Nelson Mandela, former president of South Africa and education advocate, once stated that “education is the most powerful weapon which you can use to change the world.”
It is with this outlook that countries have banded together to make education a priority in developing countries where change is most needed.
Primary education and ensuring that each child has access to it has been a first step, but what next? USAID along with several other countries and organizations have begun expanding their focus on continued education.
On the USAID site, it explains that “higher levels of education can raise developing countries’ productivity significantly. One study shows that an additional year of average secondary or university-level education in a country raises national output by 19 percent.”

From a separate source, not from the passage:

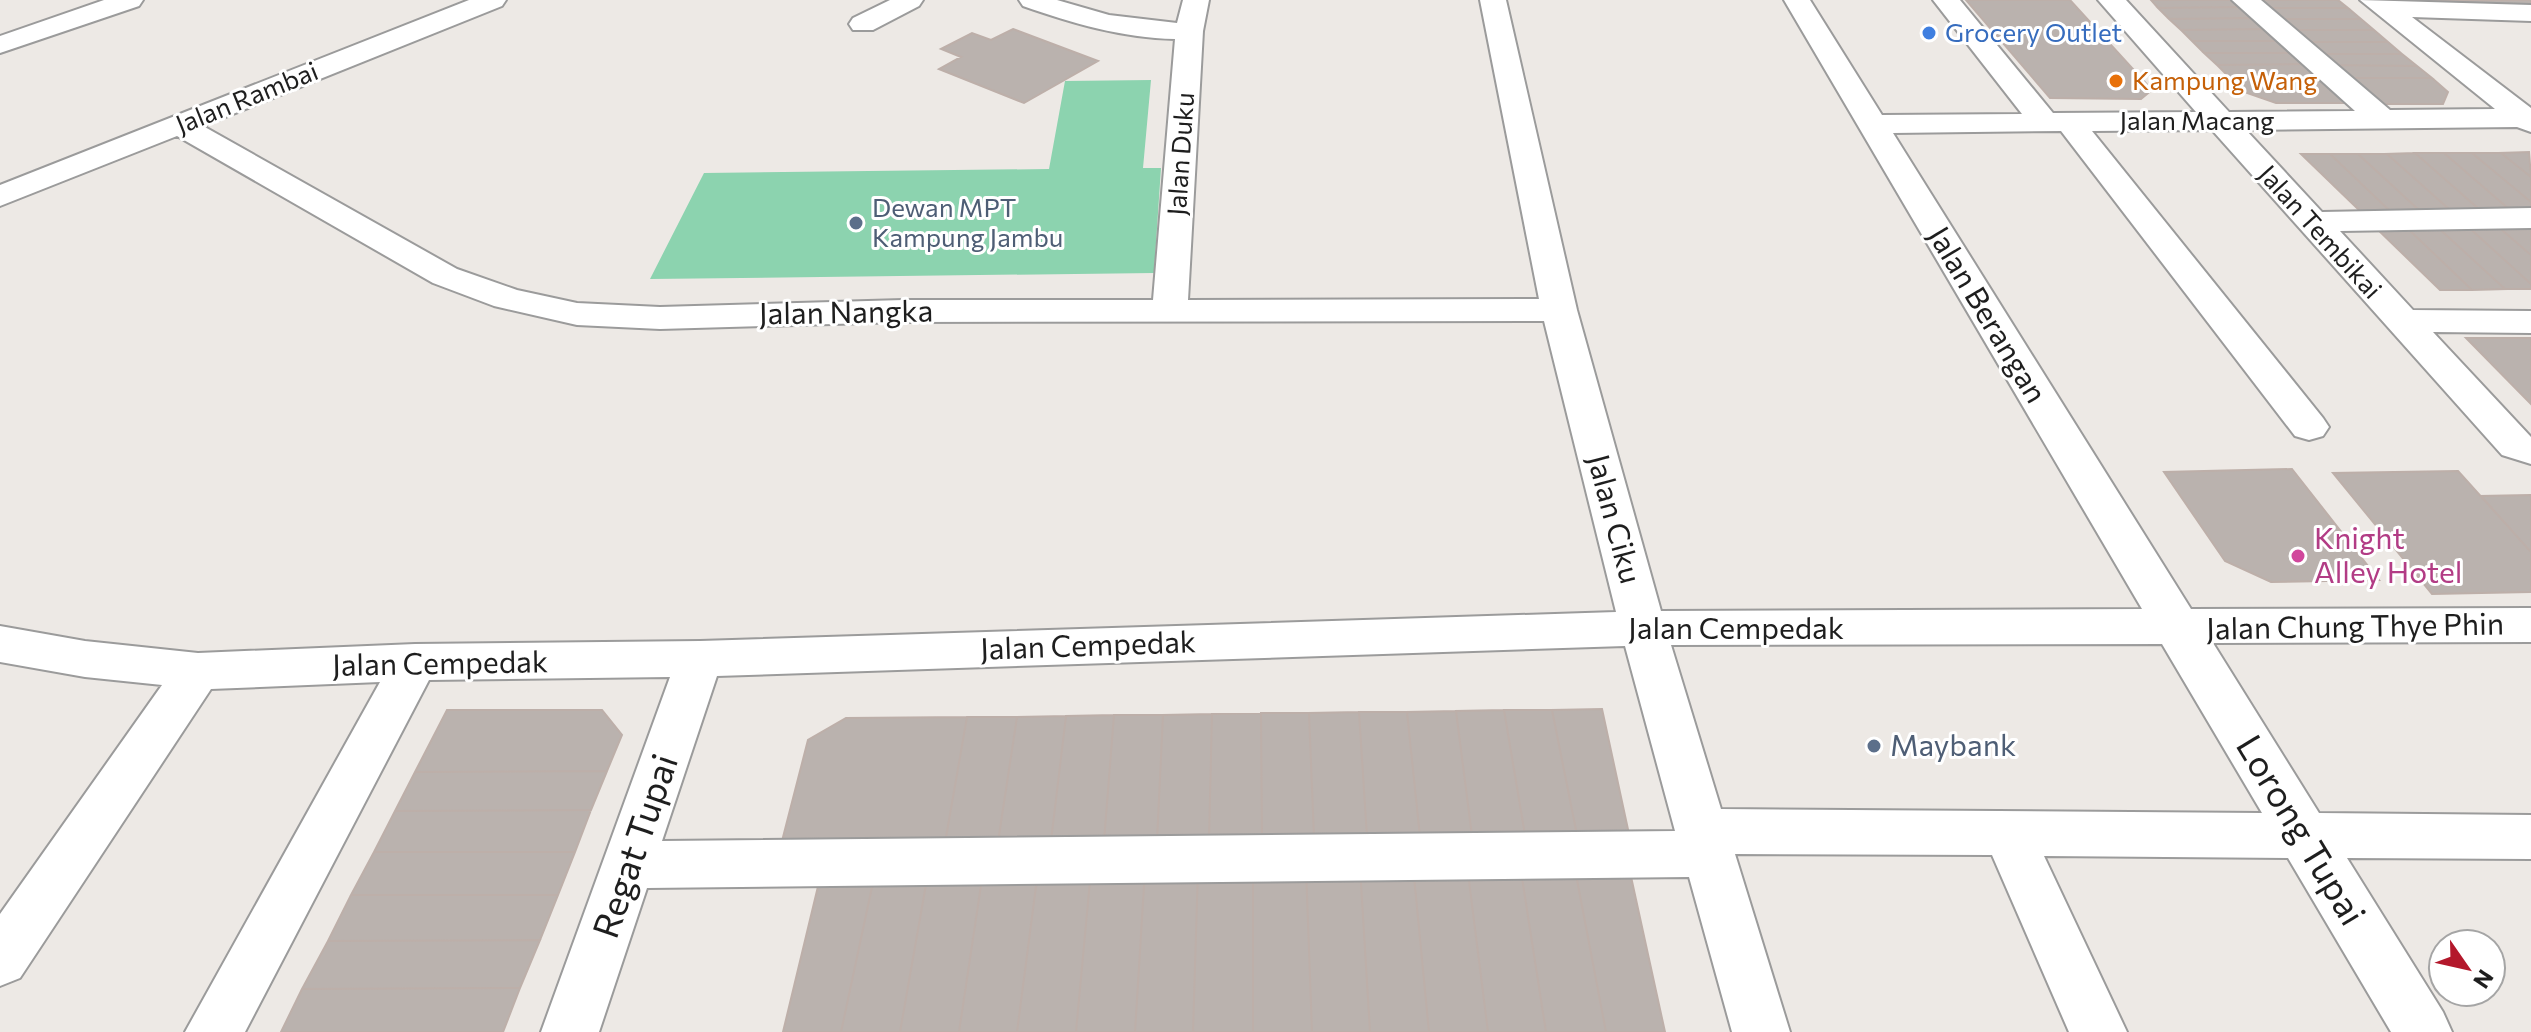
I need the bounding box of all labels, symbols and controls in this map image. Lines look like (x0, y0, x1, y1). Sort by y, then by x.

The U.N. News Center showed this in its report on economic growth within developing countries. Its feature article shared, “Economic growth alone does not automatically translate into human development progress. [Developing countries] are therefore not just tapping into global trade, but they are also improving health and education services, which have allowed them to sustain their growth.”
Countries such as the U.S., U.K. and Poland have helped to expand educational opportunities through international scholarships.
Go Poland is one project that has helped more than 400 international students continue their education outside of their home country.
On its site, the organization notes that “new scholarship programmes translate into higher numbers of foreigners studying in Poland. Foreign students in Poland acquire expertise which they will be able to use afterwards for the benefit of their home countries.”
The same goals are maintained in all other international scholarships awarded to students from developing countries. It is an investment in the students, developing countries and the world at large.
Future scholarships for 2016 are already being handed out to students in various developing nations. These scholarships provide hope for a better future in countries that still have much room for growth.